**Work to be completed**
Print the lines in the listing below that fall between the line with "Rendered at 1275 by 1650 pixels." and the line with "List each element's", those two lines included, exactly as they stand and with nothing else.

**Input for this task**
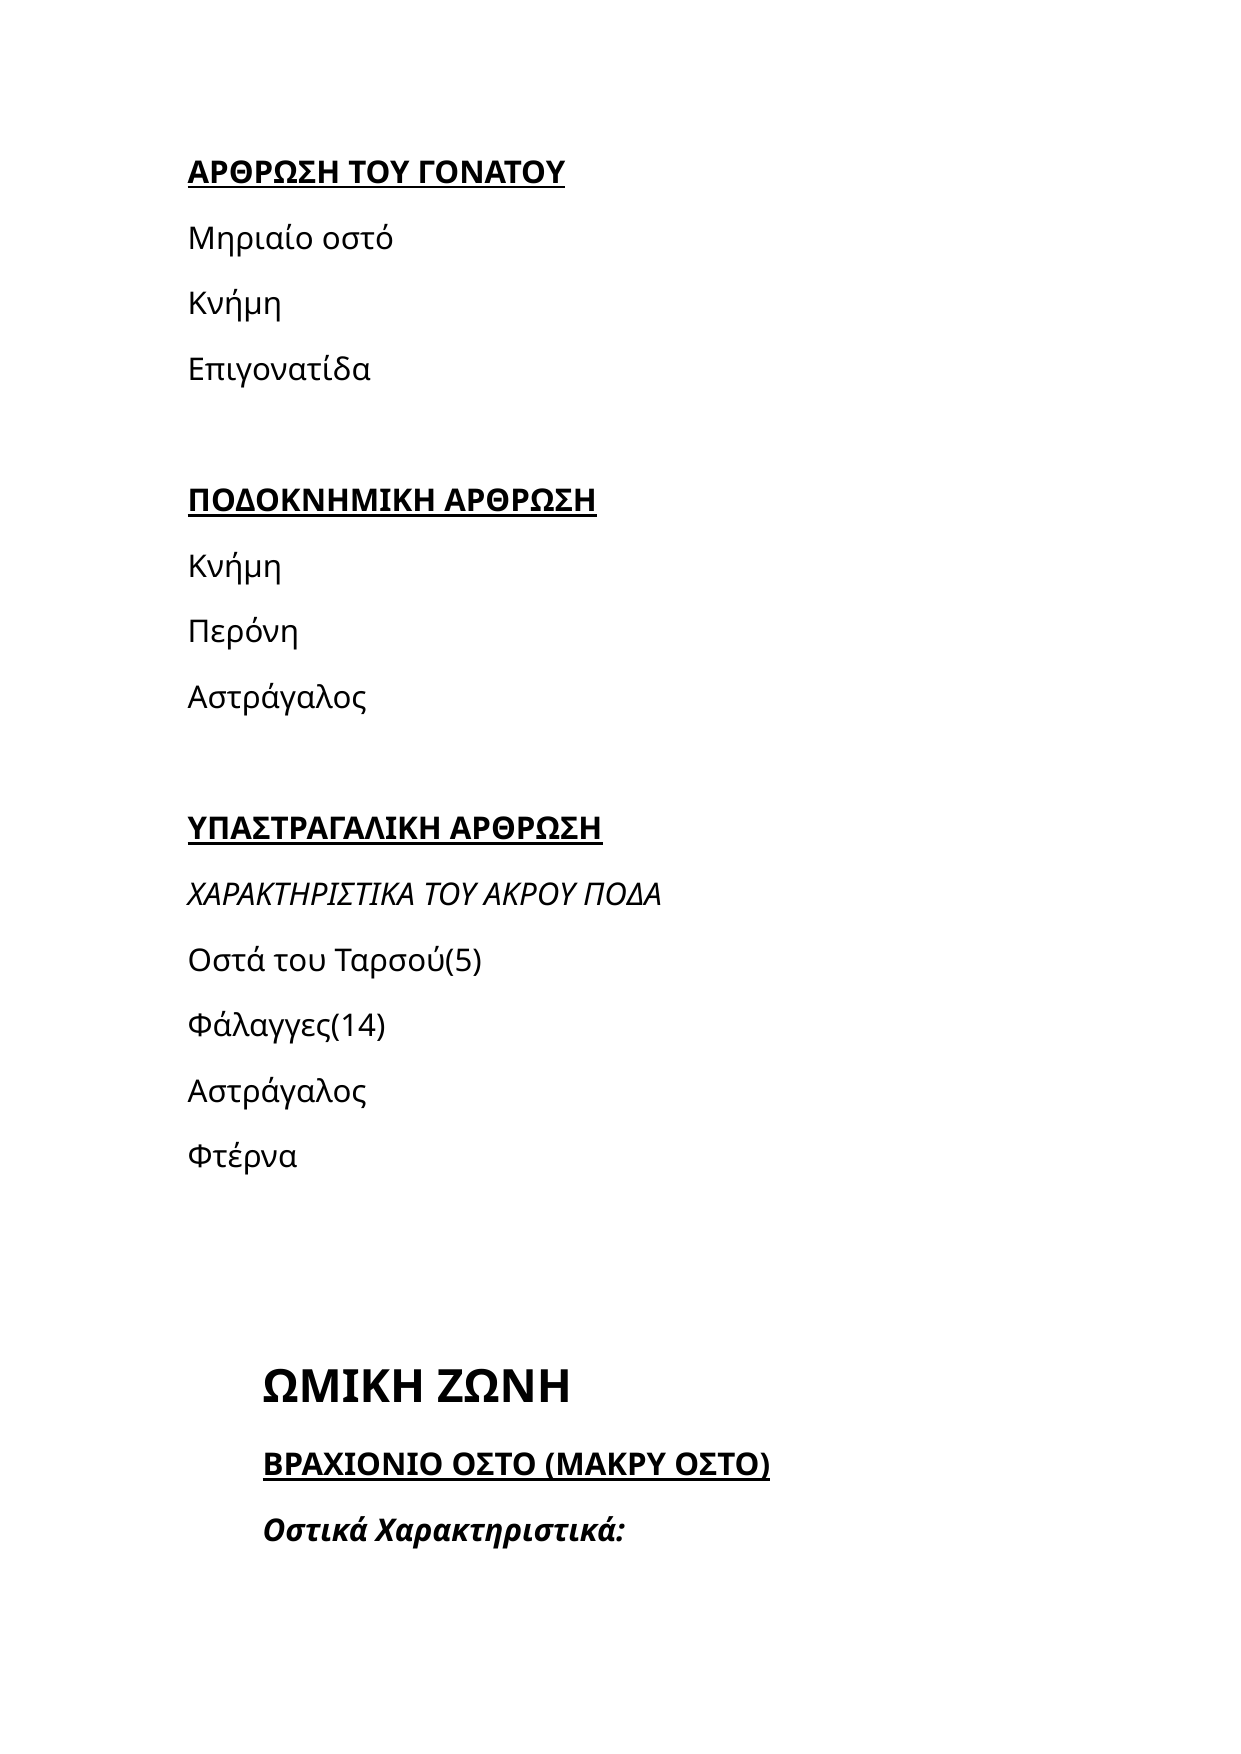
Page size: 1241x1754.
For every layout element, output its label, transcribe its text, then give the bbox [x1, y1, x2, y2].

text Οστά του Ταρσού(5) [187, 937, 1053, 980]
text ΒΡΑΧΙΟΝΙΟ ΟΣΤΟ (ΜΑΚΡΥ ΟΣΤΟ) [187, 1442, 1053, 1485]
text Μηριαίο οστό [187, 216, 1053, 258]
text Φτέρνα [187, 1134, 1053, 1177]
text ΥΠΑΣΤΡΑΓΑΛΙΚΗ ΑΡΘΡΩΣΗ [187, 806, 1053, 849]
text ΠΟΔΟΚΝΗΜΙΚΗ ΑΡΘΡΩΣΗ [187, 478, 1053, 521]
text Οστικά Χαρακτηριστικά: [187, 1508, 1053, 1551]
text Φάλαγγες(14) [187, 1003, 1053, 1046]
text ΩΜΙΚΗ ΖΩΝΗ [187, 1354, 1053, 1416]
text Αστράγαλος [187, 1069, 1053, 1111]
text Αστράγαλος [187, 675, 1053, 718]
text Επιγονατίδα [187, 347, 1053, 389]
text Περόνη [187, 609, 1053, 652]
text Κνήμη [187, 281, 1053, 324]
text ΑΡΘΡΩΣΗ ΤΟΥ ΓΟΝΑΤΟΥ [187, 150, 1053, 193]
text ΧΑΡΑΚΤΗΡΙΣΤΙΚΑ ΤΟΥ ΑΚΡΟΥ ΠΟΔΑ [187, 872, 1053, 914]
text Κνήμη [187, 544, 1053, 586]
* * *
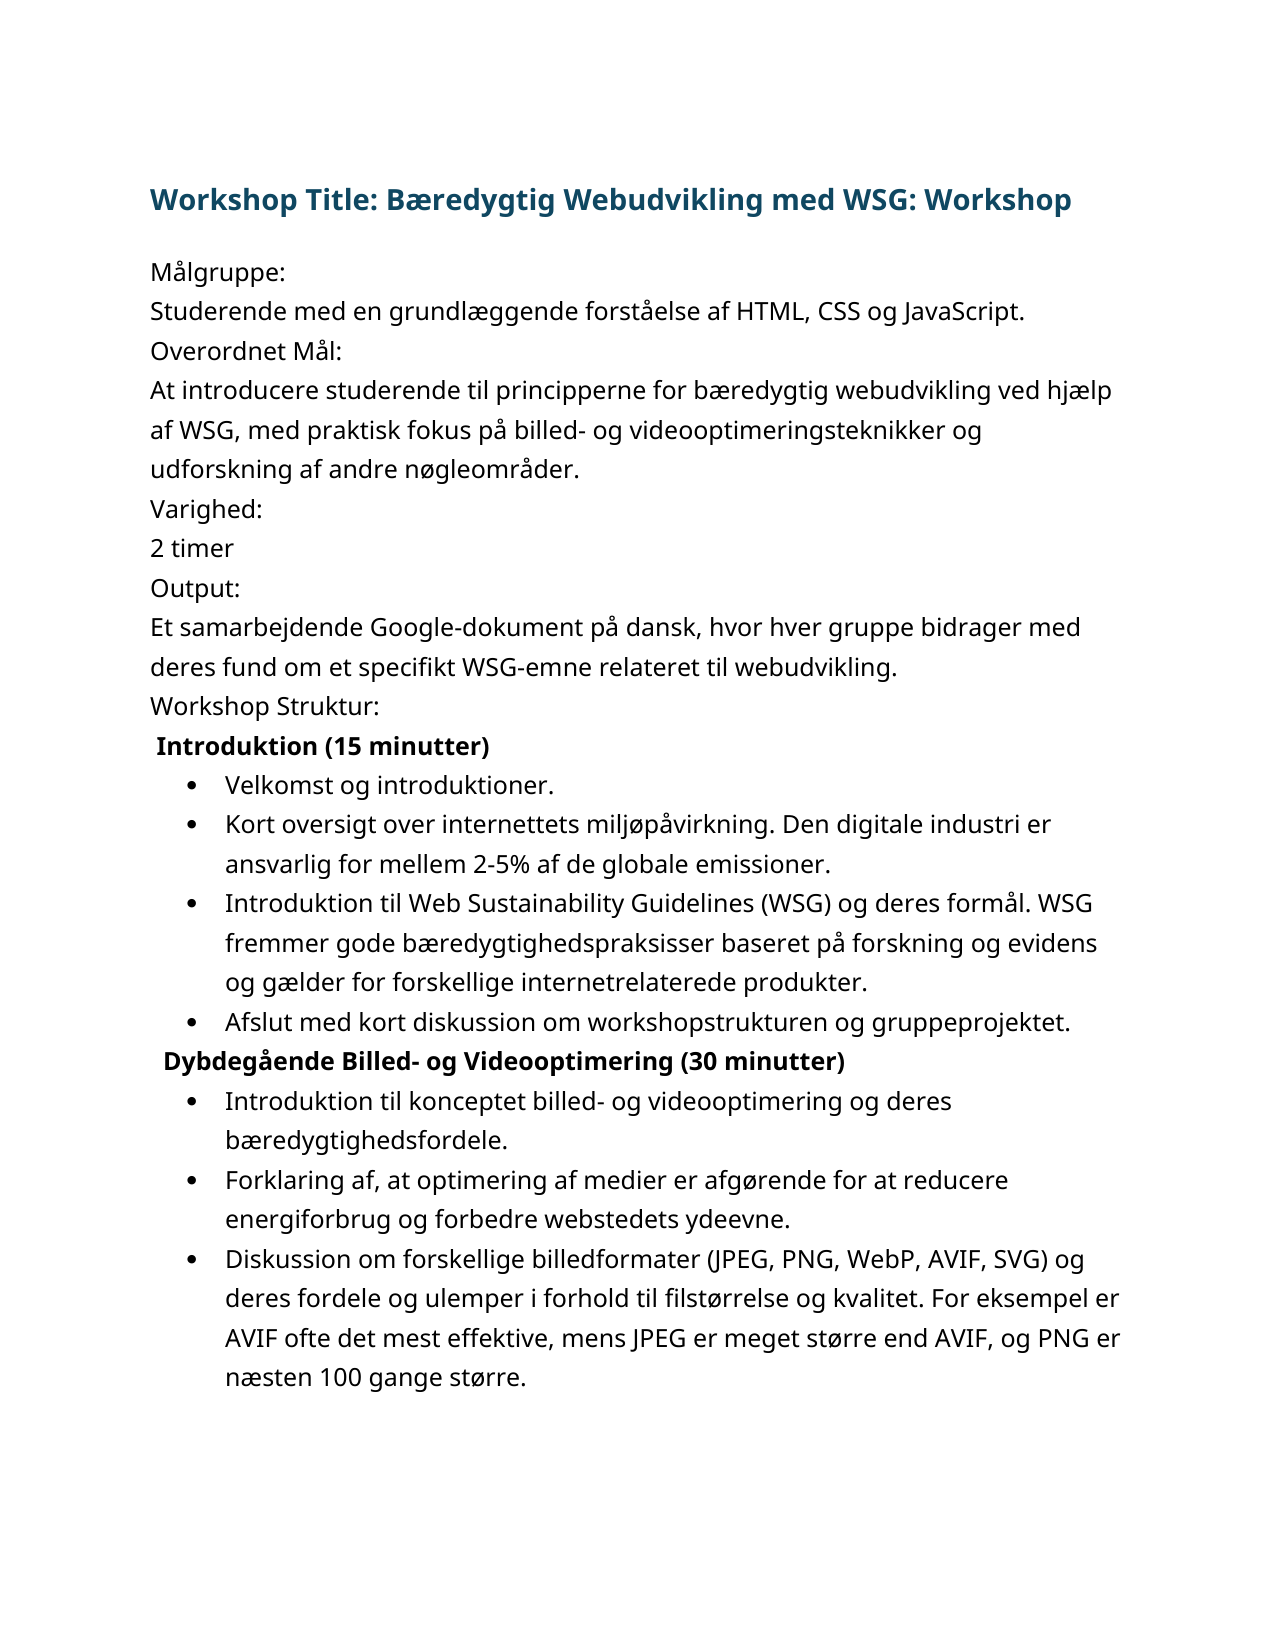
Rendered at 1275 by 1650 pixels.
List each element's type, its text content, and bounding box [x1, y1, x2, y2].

**Answer to the exercise**
Rendered at 1275 by 1650 pixels.
List each element's type, its text content, and bounding box [x1, y1, x2, y2].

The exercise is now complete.